◆ BEREITGESTELLTER AUSZUG
SV Sorghof verliert Tabellenführung nach 0:2-Pleite
Unerwarteter Absturz

Der SV Sorghof kann doch noch verlieren! Gegen den TSV Detag Wernberg setzte es für die "Indianer" nach zehn siegreichen Partien eine unglückliche 0:2-Heimniederlage. Die Baierlein-Elf zeigte in dieser heiß umkämpften Partie nur phasenweise ihre wahre Spielstärke - dafür ungewohnte Nachlässigkeiten in der Defensive. Sorghof musste den Platz an der Spitze räumen, den nun der FC Amberg II einnimmt.

Detag präsentierte sich als kampfstarke Truppe, die sich pudelwohl in ihrer Außenseiterrolle fühlte. Sorghofs Keeper Johannes Zinnbauer konnte zweimal die Führung der Gäste bei deren Torchancen durch Lukas Sklenar (3.) und Thimo Luff (18.) verhindern. Die Hausherren erlaubten sich den Luxus, auch ihre guten Einschussmöglichkeiten durch Benedikt Ertl (14./ 24./36.) und Carsten Steiner (44.) zu versemmeln.

Als sie gedanklich fast schon der Kabine waren, gab es zur Überraschung vieler einen Elfmeter für Detag. Der Unparteiische wollte hier ein strafstoßwürdiges Handspiel von Max Bruckner gesehen haben. Emanuel Petrov verwandelte zum 0:1 (42.). Der TSV nutzte die Irritation in der Heimabwehr und setzte durch Thimo Luff in der Nachspielzeit der ersten Halbzeit noch eins drauf: Mit 0:2 führte plötzlich Wernberg. Der SV Sorghof setzte nach dem Seitenwechsel auf volle Offensive. Baierlein löste den Vierer-Abwehrblock auf und brachte mit Patrick Walzel und Johannes Regler zwei frische Kräfte für die Belebung des Angriffsspieles. Doch alle Bemühungen sollten nicht fruchten, da der Ball an diesem Tag trotz einiger Hochkaräter einfach nicht über die Torlinie wollte. Zweimal rettete bei Kopfbällen von Thomas Götzl (75.) und Johannes Regler (78.) das Aluminium für die Gäste.

Den Rest hielt TSV-Keeper Alexander Buchberger mit Glanztaten, so auch bei zwei Chancen von Udo Hagerer (63./65.). Auf der Gegenseite konnte sich Zinnbauer bei zwei Konterchancen der Gäste durch Thimo Luff (61.) und Lucas Maunz (87.) auszeichnen.

Wernberg kämpfte aufopferungsvoll und verteidigte mit allen Mitteln. Mit nur vier gelben Karten für den TSV ließ der Referee in einigen strittigen Szenen viel Milde walten und zog sich damit den Unmut der Heimzuschauer zu.

◆ AUSGEWÄHLTE ZEILEN
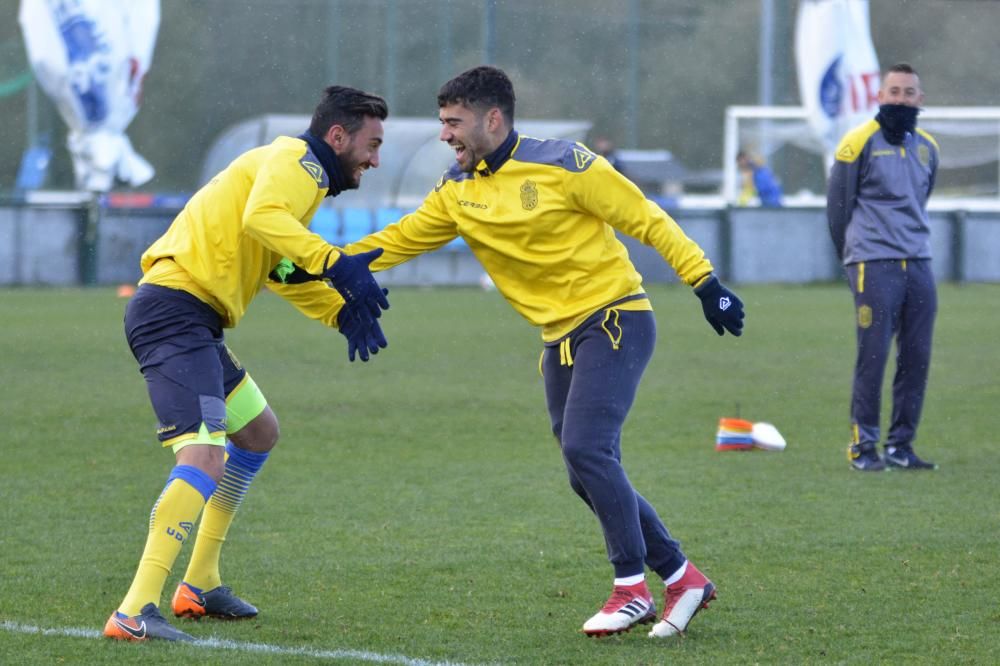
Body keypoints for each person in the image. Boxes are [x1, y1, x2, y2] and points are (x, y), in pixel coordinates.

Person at [351, 65, 745, 638]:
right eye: (441, 124)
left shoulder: (565, 163)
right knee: (583, 470)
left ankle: (630, 588)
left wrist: (704, 282)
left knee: (588, 448)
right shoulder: (457, 190)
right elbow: (396, 240)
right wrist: (319, 264)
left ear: (492, 118)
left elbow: (646, 217)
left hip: (614, 318)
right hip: (558, 339)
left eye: (453, 123)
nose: (444, 136)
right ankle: (682, 577)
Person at [103, 85, 391, 642]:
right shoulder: (298, 164)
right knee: (206, 454)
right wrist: (335, 261)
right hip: (173, 311)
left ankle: (199, 584)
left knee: (258, 433)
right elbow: (264, 219)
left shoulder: (295, 178)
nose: (375, 159)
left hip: (196, 318)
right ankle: (135, 610)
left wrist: (339, 313)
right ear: (337, 136)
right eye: (371, 144)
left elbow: (278, 267)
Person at [827, 63, 940, 472]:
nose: (900, 99)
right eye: (893, 91)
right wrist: (853, 255)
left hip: (920, 263)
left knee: (917, 356)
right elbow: (838, 206)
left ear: (920, 100)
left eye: (909, 93)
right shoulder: (857, 143)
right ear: (879, 96)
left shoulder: (928, 147)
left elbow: (922, 196)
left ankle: (901, 446)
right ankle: (864, 446)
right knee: (872, 356)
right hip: (873, 264)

◆ AUFGABE
Kopieren Sie aus dem Spielbericht wörtlich den Abschnitt von „SV Sorghof verliert“ bis einschließlich „(44.) zu versemmeln.“. Die Zeilen stehen in keinem Zusammenhang mit dem Spielbericht.

◆ DIE ANTWORT
SV Sorghof verliert Tabellenführung nach 0:2-Pleite
Unerwarteter Absturz

Der SV Sorghof kann doch noch verlieren! Gegen den TSV Detag Wernberg setzte es für die "Indianer" nach zehn siegreichen Partien eine unglückliche 0:2-Heimniederlage. Die Baierlein-Elf zeigte in dieser heiß umkämpften Partie nur phasenweise ihre wahre Spielstärke - dafür ungewohnte Nachlässigkeiten in der Defensive. Sorghof musste den Platz an der Spitze räumen, den nun der FC Amberg II einnimmt.

Detag präsentierte sich als kampfstarke Truppe, die sich pudelwohl in ihrer Außenseiterrolle fühlte. Sorghofs Keeper Johannes Zinnbauer konnte zweimal die Führung der Gäste bei deren Torchancen durch Lukas Sklenar (3.) und Thimo Luff (18.) verhindern. Die Hausherren erlaubten sich den Luxus, auch ihre guten Einschussmöglichkeiten durch Benedikt Ertl (14./ 24./36.) und Carsten Steiner (44.) zu versemmeln.